Сама по себе приведенная система подсчетов, однако, вряд ли может служить достаточным основанием для столь категорических утверждений. При объективных подсчетах число достоверно варяжских комплексов следует соотносить не с числом всех раскопанных курганов могильника (не говоря уже о всех зафиксированных в нем курганах), а лишь с числом этнически определимых и сравнивать его надо с числом достоверно славянских комплексов. Правда, это усложняет сами подсчеты: выделение достоверно славянских комплексов Гнездовского могильника до сих пор не осуществлено; И. И. Ляпушкин, обращаясь к материалам этого памятника, считает возможным 10-15% погребений Гнездова (безынвентгрные комплексы и комплексы с немногочисленным инвентарем) связать по характеру обряда со славянскими полусферическими курганами с захоронением остатков трупосожжения в верхней части насыпи. К этому количеству И. И. Ляпушкин (1966: 134) прибавляет и пустые курганы, составляющие 25% всех раскопанных погребений, однако из их числа следует вычесть 13% так называемых кенотафов, т. е. меморативных насыпей (работа по выделению меморативных погребений проделана участником нашего семинара В. А. Булкиным). Таким образом, общее количество курганов Гнездовского могильника, которые можно считать славянскими, пока не превышает 27%, т. е. этнически определимыми в этом могильнике оказались не свыше 31% раскопанных погребений, при этом 30 скандинавских составляют не менее 13% этнически определимых комплексов Гнездовского могильника. В Тимеревском могильнике, если вести подсчеты относительного количества погребений разных этнических групп, отбросив 43% неопределимых комплексов, а также погребения XII в., в X в. 75% комплексов принадлежит местному финскому населению, 12% — славянам и 13% — скандинавам. Уже в начале XI в. картина меняется: 72,5% финских погребений, 24% славянских и всего 3,5% скандинавских. Среди более поздних погребений скандинавских вообще нет (Ярославское Поволжье X—XI вв. Сводная таблица, Тимеревский могильник).

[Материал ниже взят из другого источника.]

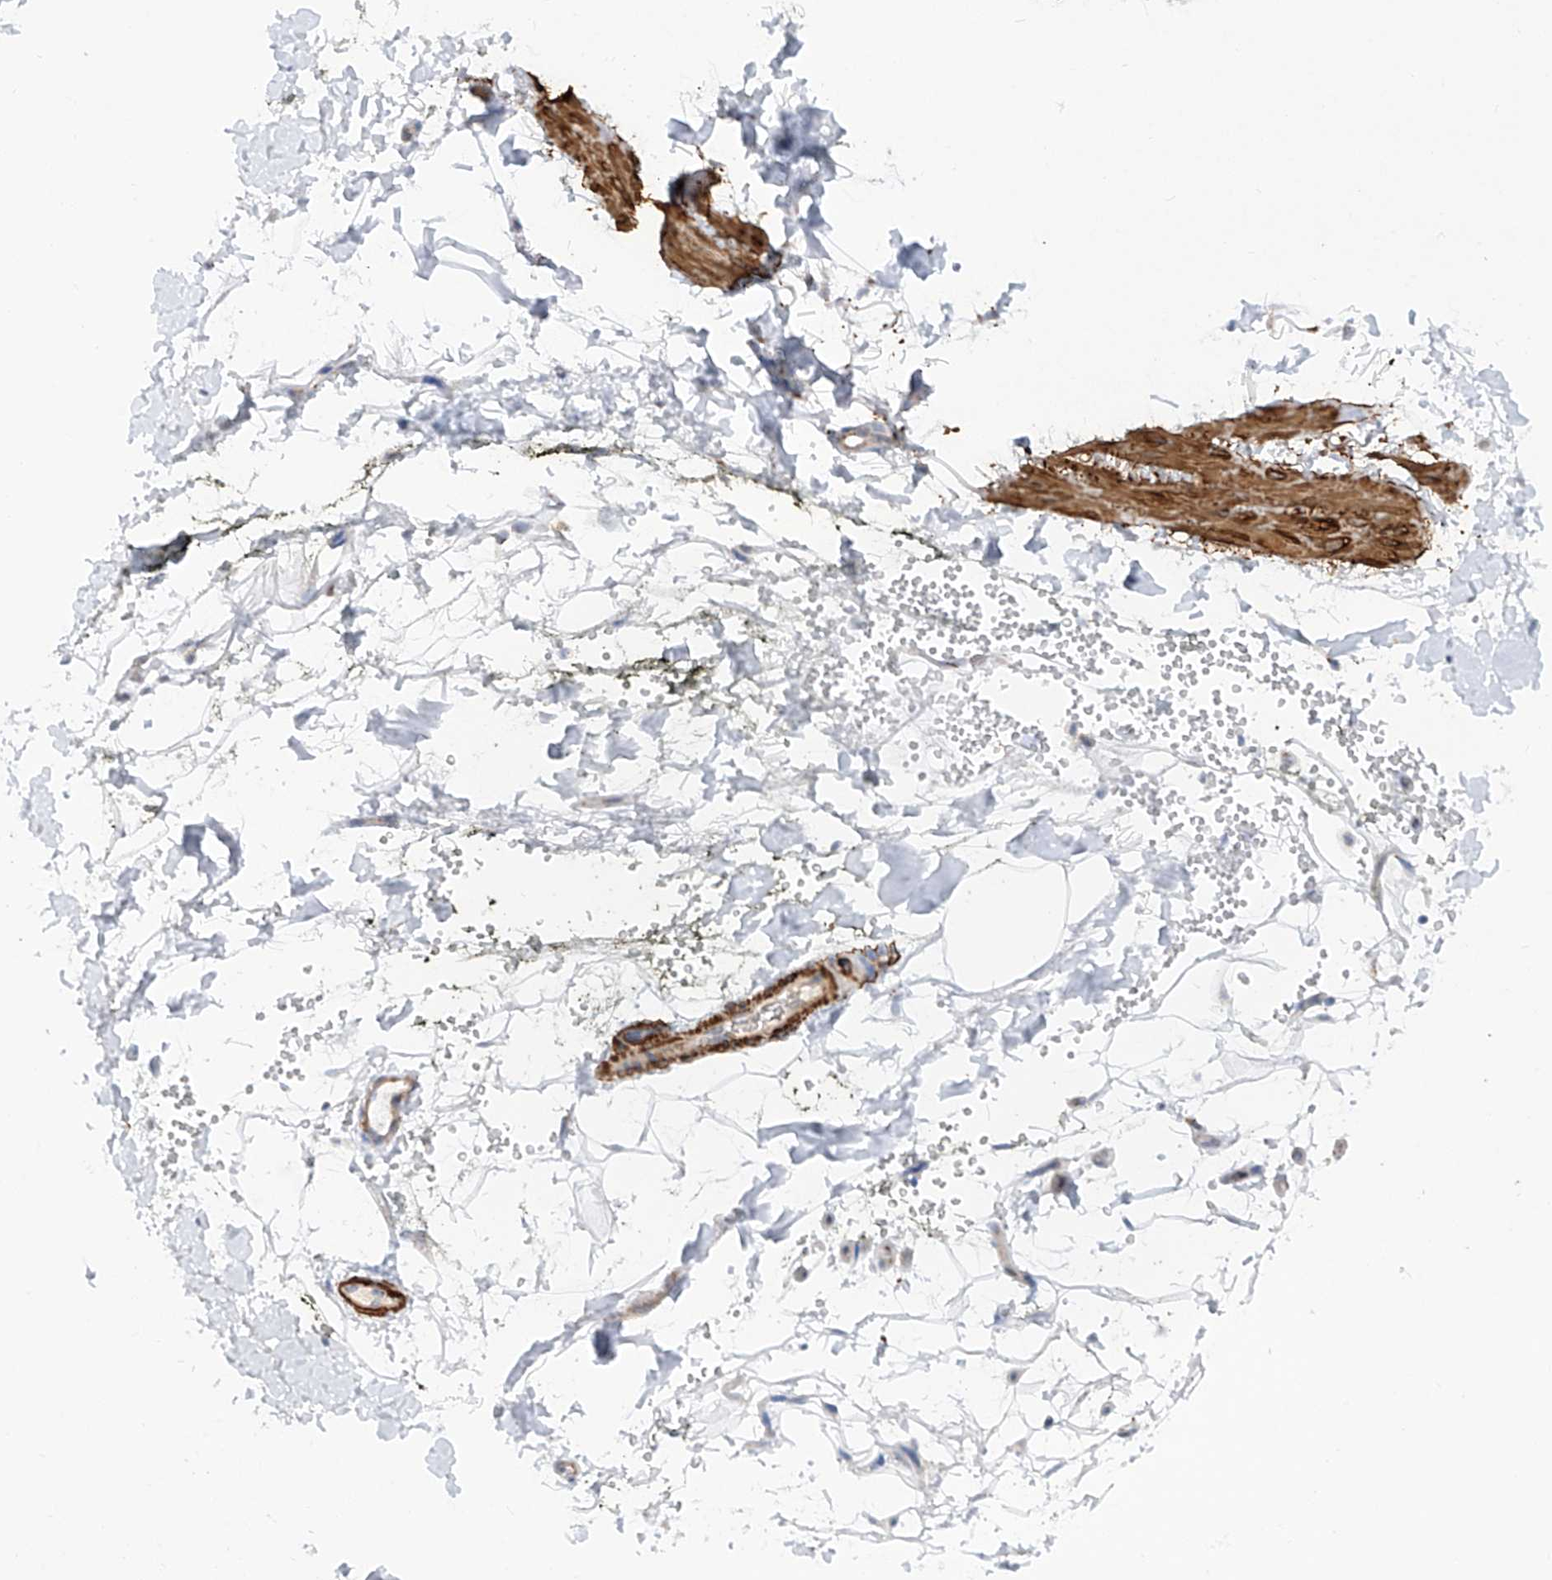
{"staining": {"intensity": "negative", "quantity": "none", "location": "none"}, "tissue": "adipose tissue", "cell_type": "Adipocytes", "image_type": "normal", "snomed": [{"axis": "morphology", "description": "Normal tissue, NOS"}, {"axis": "morphology", "description": "Adenocarcinoma, NOS"}, {"axis": "topography", "description": "Pancreas"}, {"axis": "topography", "description": "Peripheral nerve tissue"}], "caption": "This is an immunohistochemistry (IHC) histopathology image of unremarkable human adipose tissue. There is no positivity in adipocytes.", "gene": "ZNF490", "patient": {"sex": "male", "age": 59}}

Труднее установить относительное количество скандинавских погребений в Киевском некрополе. Из 125 комплексов IX—X вв., опубликованных М. К. Каргером, 70 не могут пока быть определены вследствие бедности и разрозненности инвентаря и невыразительности погребального обряда. В таких условиях даже небольшое количество скандинавских погребений (в Киевском некрополе мы можем насчитать их не более 10 — Каргер 1958, т. 1, №№ 24, 25, 105, 108, НО, 111, 112, 114, 124, 125.) составит весьма значительный процент (18-20%). Было бы методически неверным на основании этих данных судить об относительном количестве варягов в Киеве и делать какие-либо исторические выводы. Надо отметить, однако, что большинство погребений, которые можно признать скандинавскими, относится к категории погребений в камерных могилах (они составляют 36% погребений этой группы), т. е. норманны, несомненно, входили в состав социальной верхушки Киевской Руси. Однако глубокая разработка этого вопроса, так же как окончательное выяснение роли скандинавов и других этнических групп в формировании раннефеодальной киевской знати, несомненно, требует более значительных и хорошо документированных материалов.

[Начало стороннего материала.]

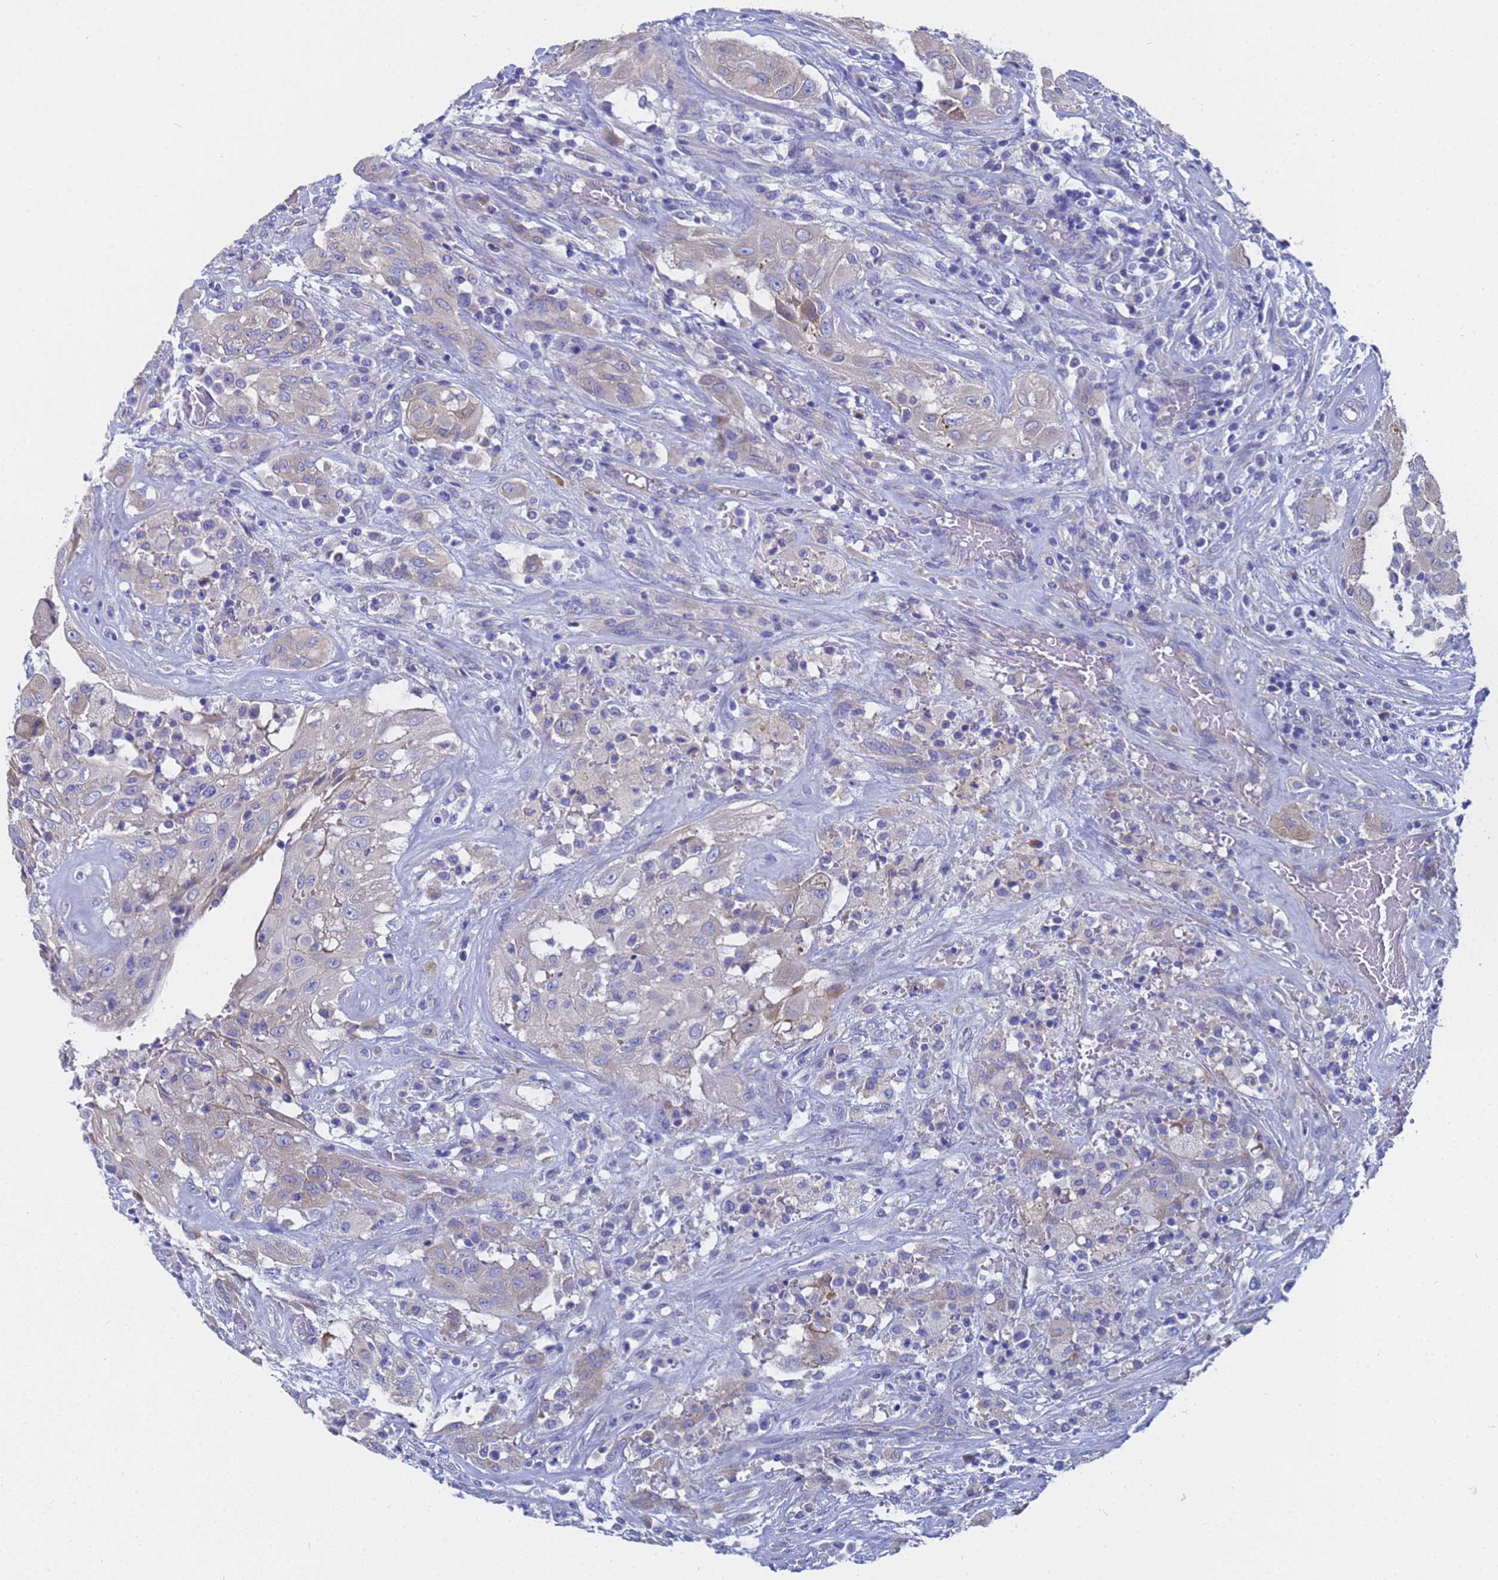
{"staining": {"intensity": "weak", "quantity": "<25%", "location": "cytoplasmic/membranous"}, "tissue": "thyroid cancer", "cell_type": "Tumor cells", "image_type": "cancer", "snomed": [{"axis": "morphology", "description": "Papillary adenocarcinoma, NOS"}, {"axis": "topography", "description": "Thyroid gland"}], "caption": "The photomicrograph demonstrates no staining of tumor cells in papillary adenocarcinoma (thyroid).", "gene": "TM4SF4", "patient": {"sex": "female", "age": 59}}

В какой-то мере основанием для ошибочной системы подсчетов относительных величин служит один из принципов индивидуального определения этнической принадлежности каждого отдельного комплекса, выдвинутый авторами, применявшими указанную систему подсчетов. Как быть, если в кургане нет достоверных норманнских или славянских опознавательных признаков? в этом случае, полагает Д.А. Авдусин (1949а: 3-14), курган надо признать славянским, поскольку он помещается на славянской территории. Правильнее думать, что если четких опознавательных признаков этноса нет, то такой комплекс нельзя включать ни в славянские, ни в норманнские, а надо оставить вне рассмотрения, пока исследование ограничивается индивидуальным определением этнической принадлежности каждого комплекса в отдельности.
Если же мы вместо выборочного рассмотрения нескольких десятков ярких комплексов возьмемся за полную публикацию и статистическую обработку всех материалов, за выделение больших серий (типологических групп) комплексов на основе корреляции признаков, то затем мы сможем приступить и к этническому определению уже не отдельных могил, а целых серий. Только при соблюдении этих условий применение статистических методов, в том числе и установления относительного количества погребений разных этнических групп, позволит понять те или иные стороны исторического процесса.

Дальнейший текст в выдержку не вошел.